After my refreshing hike, I drive to the south boat ramp. The parking lot was nearly full at noon on a Monday. Within minutes, a local fisherman, Forrest Dean Chap, offered to give me a tour of the lake in his boat. Chap has been coming to Lake Fairfield since 1975; he taught his three boys to fish and water-ski here. Retired from the Nucor Steel plant in Jewett, Chap is on the water three days a week now. As he took me around the lake, it was clear he knew the place like the back of his hand. He pointed out the precise locations of submerged timber that holds big bass, a bald eagle nest, the haunts of the river otters, the best spots for water-skiing. He was furious at the privatization of what amounts to his second home. “I’ve been working all my life, since I was sixteen years old,” he said. “Now, if you’re not rich you won’t be able to come out here and enjoy it. I know people have to make money, but to come in here and do this to us working-class people—it hurts.”

As I talked with Chap and the others, a hearing at the Texas Capitol, in Austin, underscored just how much the future of Fairfield Lake State Park turns on money. When TPWD had the chance to buy the whole five-thousand-acre property, it balked—in part, officials say, because it didn’t have the money. For years, the Legislature used the revenue from the sales tax on sporting goods to balance the state budget, instead of sending the money to TPWD to repair state parks and open new ones. That changed in 2019, when voters approved a constitutional amendment fixing the issue, but TPWD didn’t submit an offer. Vista wanted to sell the five-thousand-acre property as a whole, and TPWD said it only wanted a portion of it. 
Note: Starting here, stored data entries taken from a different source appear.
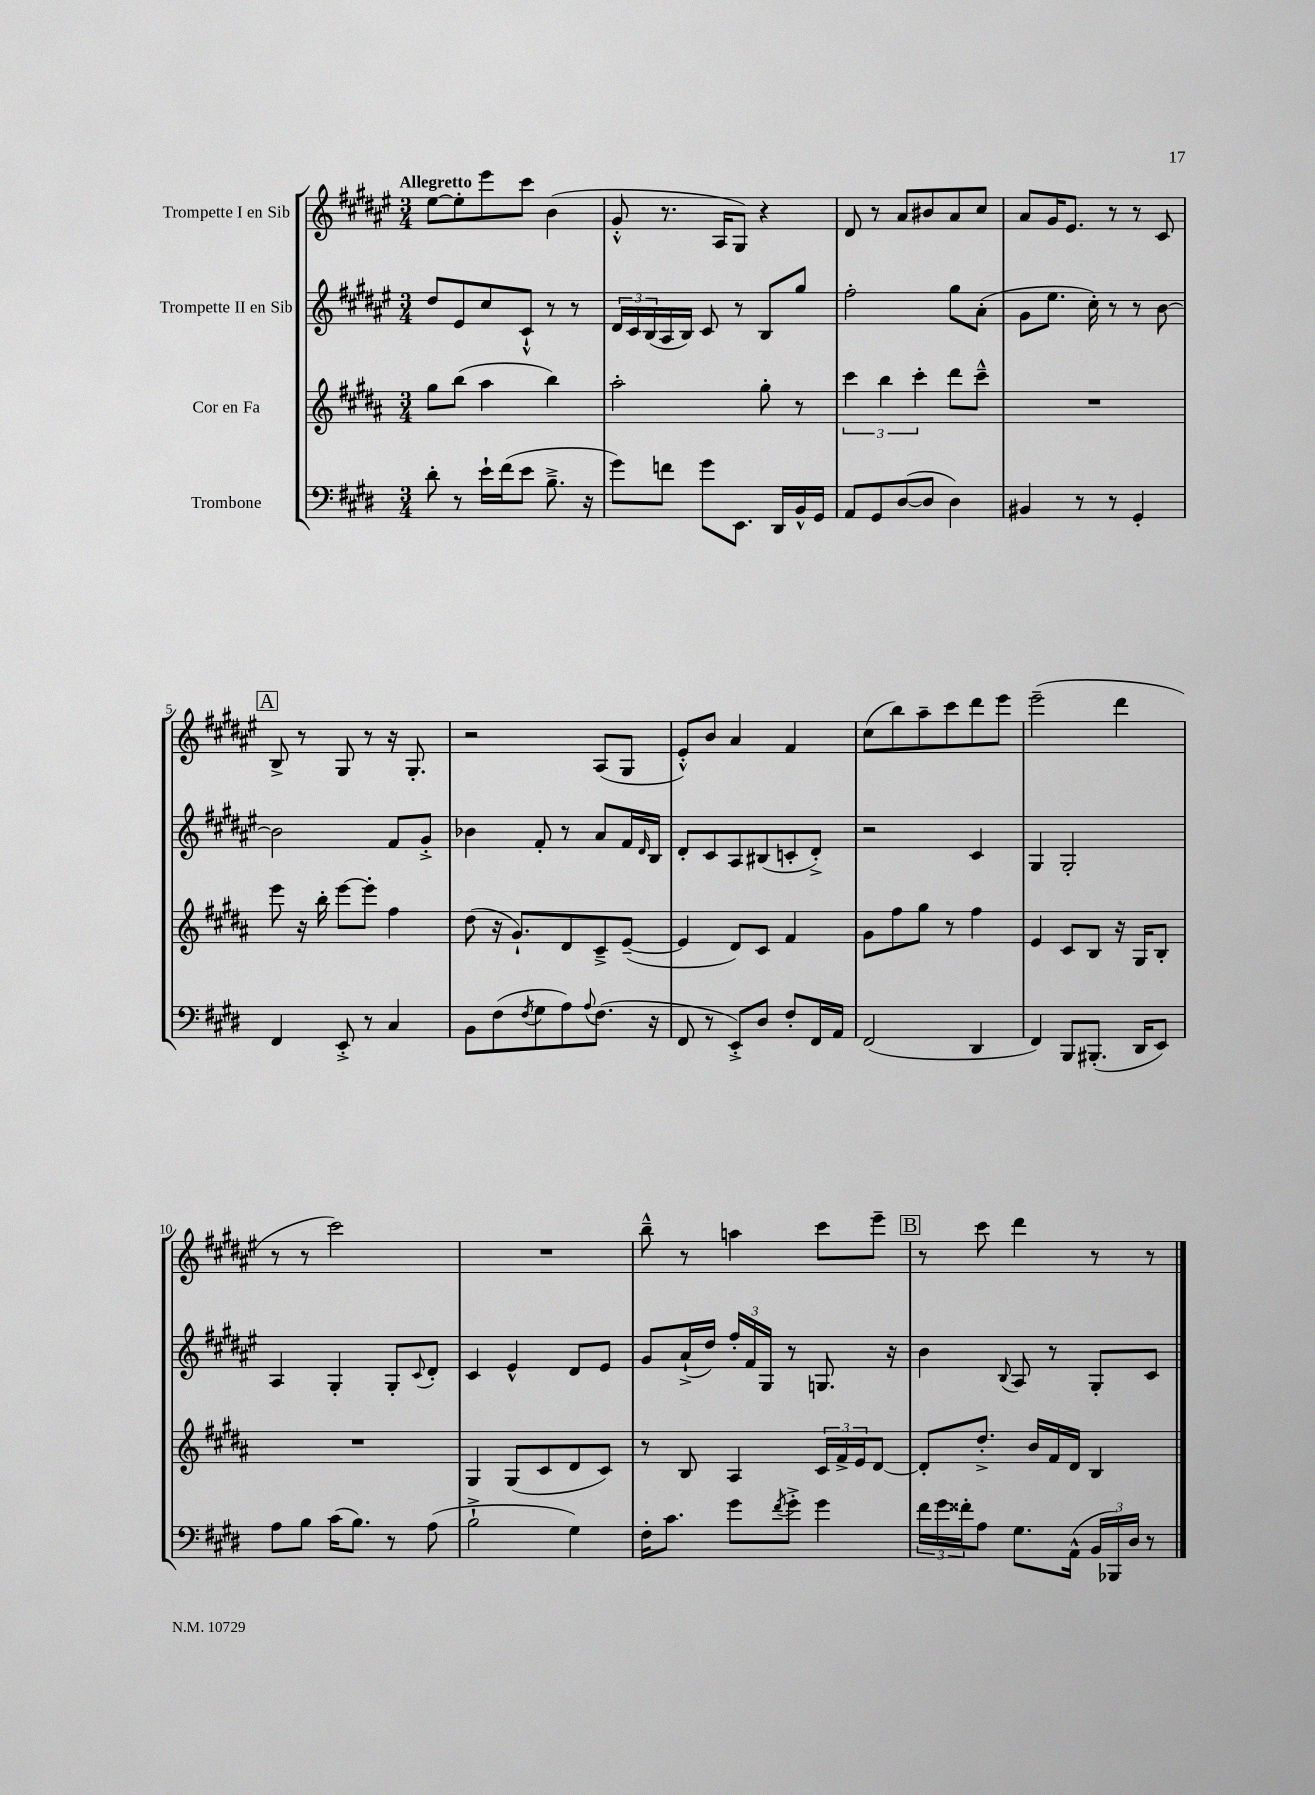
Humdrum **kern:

**kern	**kern	**kern	**kern
*staff4	*staff3	*staff2	*staff1
*clefF4	*clefG2	*clefG2	*clefG2
*k[f#c#g#d#]	*k[f#c#g#d#a#]	*k[f#c#g#d#a#e#]	*k[f#c#g#d#a#e#]
*M3/4	*M3/4	*M3/4	*M3/4
8d#'	8gg#	8dd#	[8ee#
8r	(8bb	8e#	8ee#']
16e`	4aa#	8cc#	8eee#
(16f#	.	.	.
8e	.	8c#`^^	8ccc#
8.B~^	4bb)	8r	(4b
.	.	8r	.
16r	.	.	.
=	=	=	=
8g#)	2aa#'	24d#	8g#'^^
.	.	24c#	.
.	.	(24B	.
8f	.	16A#	8.r
.	.	16B)	.
8g#	.	8c#	.
.	.	.	16A#
8.EE	.	8r	8G#)
.	8gg#'	8B	4r
16DD#	.	.	.
16BB^^	8r	8gg#	.
16GG#	.	.	.
=	=	=	=
8AA	6ccc#	2ff#'	8d#
8GG#	.	.	8r
.	6bb	.	.
([8D#	.	.	8a#
.	6ccc#'	.	.
8D#]	.	.	8b#
4D#)	8ddd#	8gg#	8a#
.	8ccc#~^^	(8a#'	8cc#
=	=	=	=
4BB#	2.r	8g#	8a#
.	.	8.ee#	16g#
.	.	.	8.e#
8r	.	.	.
.	.	16cc#')	.
8r	.	8r	8r
4GG#'	.	8r	8r
.	.	[8b	8c#
=	=	=	=
4FF#	8eee	2b]	8B^
.	16r	.	8r
.	16bb'	.	.
8EE'^	[8eee	.	8G#
8r	8eee']	.	8r
4C#	4ff#	8f#	16r
.	.	.	8.G#'
.	.	8g#'^	.
=	=	=	=
8BB	(8dd#	4b-	2r
(8F#	16r	.	.
.	8.g#`)	.	.
8qF#	.	.	.
8G#	.	8f#'	.
8A)	8d#	8r	.
8qqA	.	.	.
(8.F#	8c#~^	8a#	(8A#
.	([8e~	16f#	8G#
.	.	16qqd#	.
16r	.	16B	.
=	=	=	=
8FF#	4e]	8d#'	8e#'^^)
8r	.	8c#	8b
8EE'^)	8d#)	8A#	4a#
8D#	8c#	(8B#	.
8F#'	4f#	8c'	4f#
16FF#	.	8d#'^)	.
16AA	.	.	.
=	=	=	=
(2FF#	8g#	2r	(8cc#
.	8ff#	.	8bb)
.	8gg#	.	8aa#~
.	8r	.	8ccc#
4DD#	4ff#	4c#	8ddd#
.	.	.	8eee#
=	=	=	=
4FF#)	4e	4G#	(2eee#~
8BBB	8c#	2G#'	.
(8.BBB#'	8B	.	.
.	16r	.	4ddd#
16DD#	16G#	.	.
8EE)	8B'	.	.
=	=	=	=
8A	2.r	4A#	8r
8B	.	.	8r
(16c#	.	4G#'	2ccc#)
8.B)	.	.	.
8r	.	8G#'	.
.	.	8qqc#	.
(8A	.	8d#'	.
=	=	=	=
2B`^	4G#	4c#	2.r
.	(8G#	4e#^^	.
.	8c#	.	.
4G#)	8d#	8d#	.
.	8c#)	8e#	.
=	=	=	=
16F#'	8r	8g#	8bb~^^
8.c#	.	.	.
.	8B	(16a#`^	8r
.	.	16dd#)	.
8g#	4A#	24ff#'	4aa
.	.	24f#	.
.	.	24G#	.
8qf#	.	.	.
8g#'^	.	8r	.
4g#	24c#	8.G	8ccc#
.	24f#^	.	.
.	24e	.	.
.	[8d#	.	8eee#~
.	.	16r	.
=	=	=	=
24f#	8d#']	4b	8r
24g#	.	.	.
24f##'	.	.	.
8A	8.dd#'^	.	8ccc#
.	.	8qqB	.
8.G#	.	8A#	4ddd#
.	16b	.	.
.	16f#	8r	.
(16AA^^	16d#	.	.
24BB	4B	8G#'	8r
24BBB-)	.	.	.
24D#	.	.	.
8r	.	8c#	8r
==	==	==	==
*-	*-	*-	*-
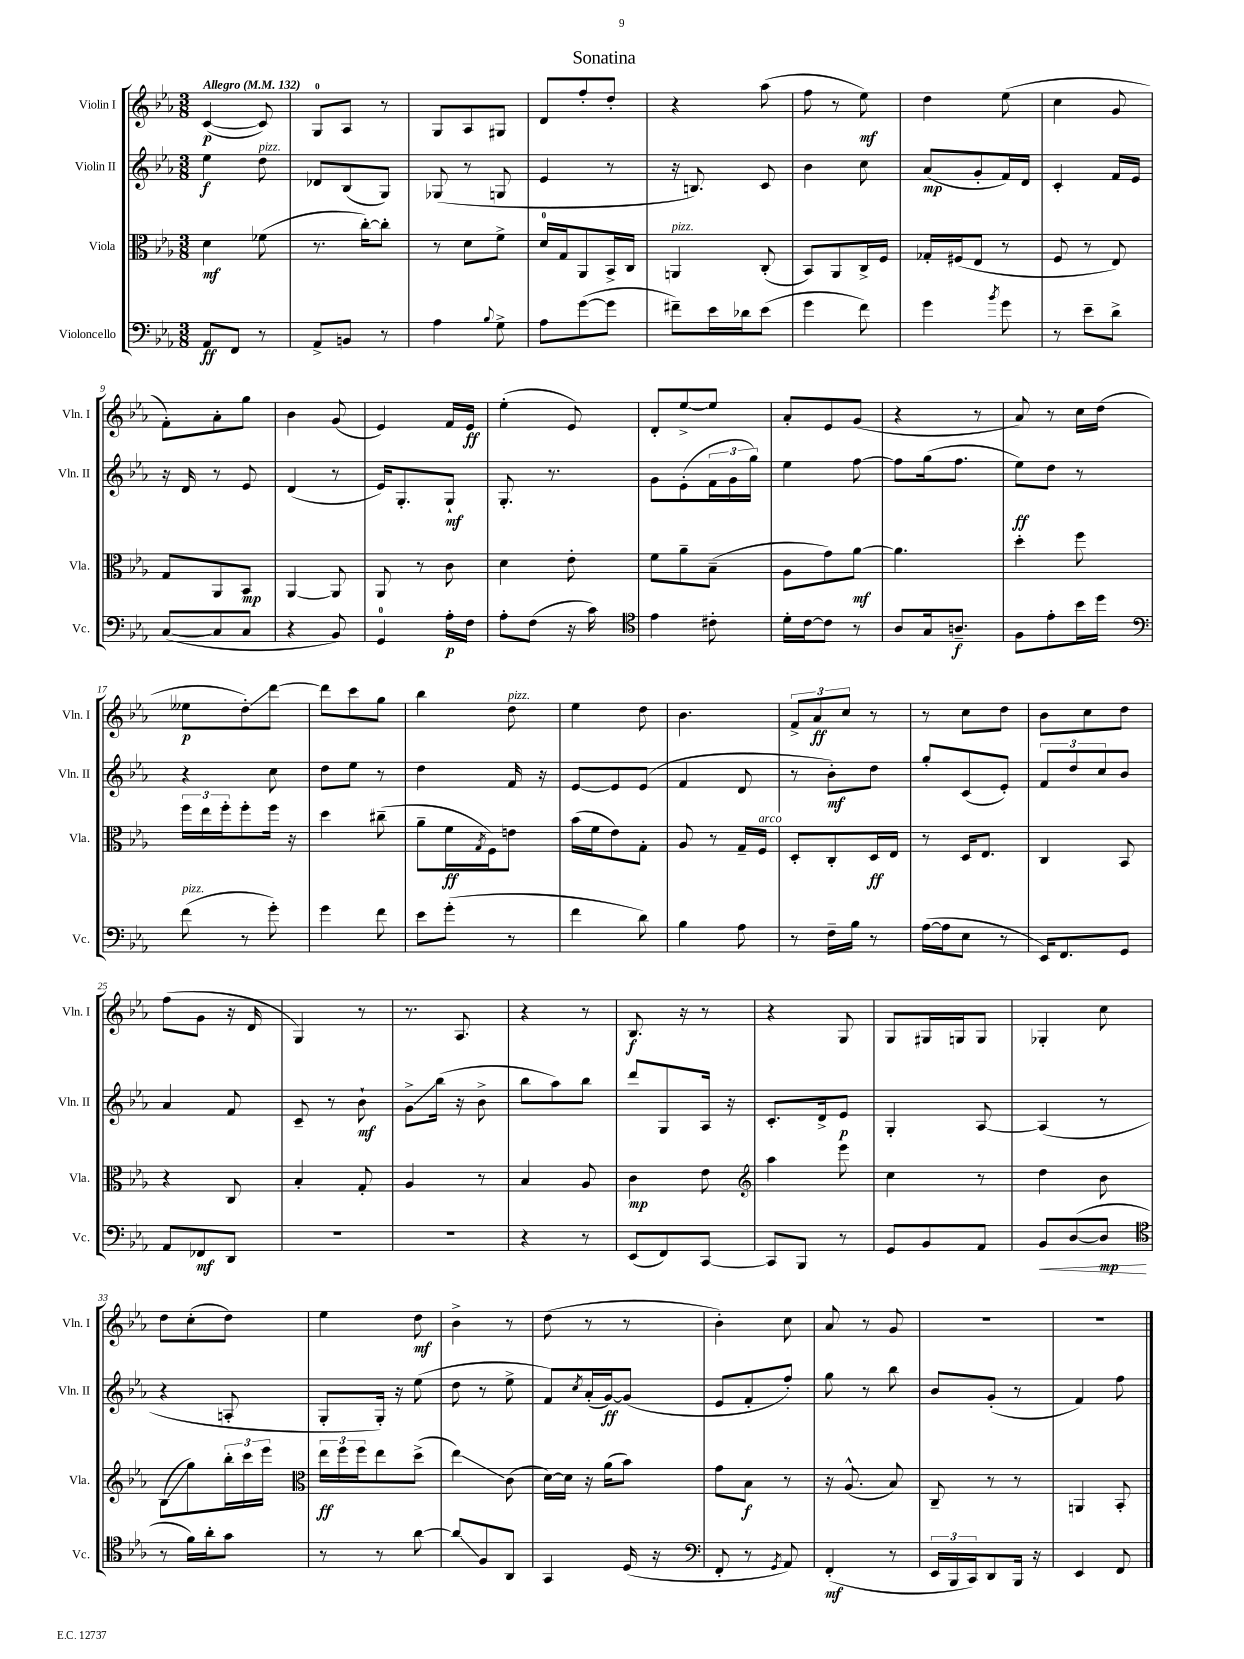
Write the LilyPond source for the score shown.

\header { title = "Sonatina" }
<<
\new StaffGroup <<
\new Staff = "s0" \with { instrumentName = "Violin I" shortInstrumentName = "Vln. I" } {
    \clef treble \key ees \major \numericTimeSignature \time 3/8 \tempo "Allegro" 4 = 132
    c'4~\p( c'8) |
    g8-0 aes8 r8 |
    g8 aes8 gis8 |
    d'8 f''8-. d''8-. |
    r4 aes''8( |
    f''8 r8 ees''8\mf) |
    d''4 ees''8( |
    c''4 g'8 |
    f'8-.) aes'8-. g''8 |
    bes'4 g'8( |
    ees'4) f'16 ees'16\ff |
    ees''4-.( ees'8) |
    d'8-. ees''8~-> ees''8 |
    aes'8-. ees'8 g'8( |
    r4 r8 |
    aes'8) r8 c''16 d''16( |
    eeses''8\p d''8-.\glissando) d'''8~ |
    d'''8 c'''8 g''8 |
    bes''4 d''8^\markup { \italic "pizz." } |
    ees''4 d''8 |
    bes'4. |
    \tuplet 3/2 { f'8-> aes'8\ff c''8 } r8 |
    r8 c''8 d''8 |
    bes'8 c''8 d''8 |
    f''8( g'8 r16 d'16 |
    g4) r8 |
    r8. aes8. |
    r4 r8 |
    bes8.\f r16 r8 |
    r4 g8 |
    g8 gis16 g16 g8 |
    ges4-. c''8 |
    d''8 c''8-.( d''8) |
    ees''4 d''8\mf |
    bes'4-> r8 |
    d''8( r8 r8 |
    bes'4-.) c''8 |
    aes'8 r8 g'8 |
    R4. |
    R4. \bar "|." |
}
\new Staff = "s1" \with { instrumentName = "Violin II" shortInstrumentName = "Vln. II" } {
    \clef treble \key ees \major \numericTimeSignature \time 3/8
    ees''4\f d''8^\markup { \italic "pizz." } |
    des'8 bes8( g8) |
    ges8( r8 g8 |
    ees'4 r8 |
    r16 b8.) c'8 |
    bes'4 c''8 |
    aes'8\mp( g'8-. f'16) d'16 |
    c'4-. f'16 ees'16 |
    r16 d'16 r8 ees'8 |
    d'4( r8 |
    ees'16) g8.-. g8-!\mf |
    g8.-. r8. |
    g'8 ees'8-.( \tuplet 3/2 { f'16 g'16 g''16) } |
    ees''4 f''8~ |
    f''8 g''16( f''8. |
    ees''8\ff) d''8 r8 |
    r4 c''8 |
    d''8 ees''8 r8 |
    d''4 f'16 r16 |
    ees'8~ ees'8 ees'8( |
    f'4 d'8 |
    r8 bes'8-.\mf) d''8 |
    g''8-. c'8( ees'8-.) |
    \tuplet 3/2 { f'8 d''8 c''8 } bes'8 |
    aes'4 f'8 |
    c'8-- r8 bes'8-!\mf |
    g'8->\glissando bes''16( r16 bes'8-> |
    bes''8 aes''8) bes''8 |
    d'''8 g8 aes16 r16 |
    c'8.-. d'16-> ees'8\p |
    g4-. aes8~ |
    aes4( r8 |
    r4 a8-. |
    g8-. g16-.) r16 ees''8( |
    d''8 r8 ees''8-> |
    f'8) \acciaccatura { c''8 } aes'16-.( g'16~\ff) g'8( |
    ees'8 f'8-. f''8-.) |
    g''8 r8 bes''8 |
    bes'8 g'8-.( r8 |
    f'4) f''8 \bar "|." |
}
\new Staff = "s2" \with { instrumentName = "Viola" shortInstrumentName = "Vla." } {
    \clef alto \key ees \major \numericTimeSignature \time 3/8
    d'4\mf fes'8( |
    r8. c''16~-.) c''8-. |
    r8 d'8 f'8-> |
    d'16-0 g16 aes,8 bes,16-> c16 |
    a,4^\markup { \italic "pizz." } c8-.( |
    bes,8) aes,8 c16-> f16 |
    ges16-. fis16( ees8 r8 |
    f8 r8 ees8) |
    g8 aes,8 bes,8\mp |
    aes,4~ aes,8 |
    aes,8 r8 c'8 |
    d'4 ees'8-. |
    f'8 aes'8-- bes8--( |
    aes8 g'8) aes'8~\mf |
    aes'4. |
    d''4-. f''8 |
    \tuplet 3/2 { f''16 ees''16 f''16-. } f''8-. f''16 r16 |
    d''4 cis''8--( |
    aes'8-- f'16\ff \acciaccatura { g8 } f16) e'8 |
    bes'16( f'16 ees'8) g8-. |
    aes8 r8 g16-- f16^\markup { \italic "arco" } |
    d8-. c8-. d16\ff ees16 |
    r8 d16 ees8. |
    c4 bes,8 |
    r4 c8 |
    bes4-. g8-. |
    aes4 r8 |
    bes4 aes8 |
    c'4\mp ees'8 |
    \clef treble aes''4 ees'''8 |
    c''4 r8 |
    d''4 bes'8 |
    bes8\glissando( g''8) \tuplet 3/2 { bes''16-. c'''16 ees'''16 } |
    \clef alto \tuplet 3/2 { ees''16\ff f''16 f''16 } ees''8 d''8->( |
    ees''4\glissando) c'8( |
    d'16~) d'16 r16 aes'16( bes'8) |
    g'8 bes8\f r8 |
    r16 aes8.-^( bes8) |
    c8-- r8 r8 |
    a,4 bes,8-. \bar "|." |
}
\new Staff = "s3" \with { instrumentName = "Violoncello" shortInstrumentName = "Vc." } {
    \clef bass \key ees \major \numericTimeSignature \time 3/8
    aes,8\ff f,8 r8 |
    aes,8-> b,8 r8 |
    aes4 \appoggiatura { bes8 } g8-> |
    aes8 g'8~( g'8 |
    fis'8--) ees'16 des'16 ees'8( |
    g'4 f'8) |
    g'4 \acciaccatura { bes'8 } g'8 |
    r8 ees'8-- d'8-> |
    c8~( c8 c8 |
    r4 bes,8) |
    g,4-0 aes16-.\p f16 |
    aes8-. f8( r16 c'16) |
    \clef tenor ees'4 cis'8-. |
    d'16-. c'16~ c'8 r8 |
    aes8 g16 a8.--\f |
    f8 ees'8-. bes'16 d''16 |
    \clef bass f'8^\markup { \italic "pizz." }( r8 g'8-.) |
    g'4 f'8 |
    ees'8 g'8-.( r8 |
    f'4 d'8) |
    bes4 aes8 |
    r8 f16-- bes16 r8 |
    aes16~( aes16 ees8 r8 |
    ees,16) f,8. g,8 |
    aes,8 fes,8\mf d,8 |
    R4. |
    R4. |
    r4 r8 |
    ees,8( f,8) c,8~ |
    c,8 bes,,8 r8 |
    g,8 bes,8 aes,8 |
    bes,8\< d8~( d8\mp\! |
    \clef tenor r8 f'16) aes'16-. g'8 |
    r8 r8 aes'8~ |
    aes'8\glissando f8 aes,8 |
    g,4 d16( r16 |
    \clef bass f,8-. r8 \acciaccatura { g,8 } aes,8) |
    f,4-.\mf( r8 |
    \tuplet 3/2 { ees,16 bes,,16 c,16) } d,8 bes,,16 r16 |
    ees,4 f,8 \bar "|." |
}
>>
>>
This confusing saga received deeper scrutiny on Monday. The Texas Parks and Wildlife Commission chairman, Arch “Beaver” Aplin III, the founder of Buc-ee’s and a major GOP donor, told a House subcommittee that the state had more recently offered Vistra $60 million for the property, which had been listed for sale online at more than $110 million. Vistra rejected the offer. Meanwhile, a spokesperson for Todd Interests complained that the state hadn’t come close to offering fair market value and called the negotiations “difficult” and “haphazard.” First the state had tried to just acquire the parkland portion of the five-thousand-acre property, which Vistra rejected, and then, as the development deal with Todd Interests unfolded, the state changed course, insisting that TPWD was only interested in acquiring all the acreage—a negotiating tactic that confused lawmakers. But Aplin explained that he had learned of the developer’s interest in using its water rights to sell water to the Metroplex, which would have “devastating effects” on Fairfield Lake. Only by purchasing the entirety of the property could TPWD ensure the viability of the park’s key feature, the lake. Earlier that day, superintendent Stouffer had insisted that there was reason for optimism, but in the harsh glare of the Capitol committee room, it was hard to see it. 

As I left Fairfield Lake State Park on Monday afternoon, I noticed some workers with welding equipment at the park entrance. They were installing a new, permanent gate.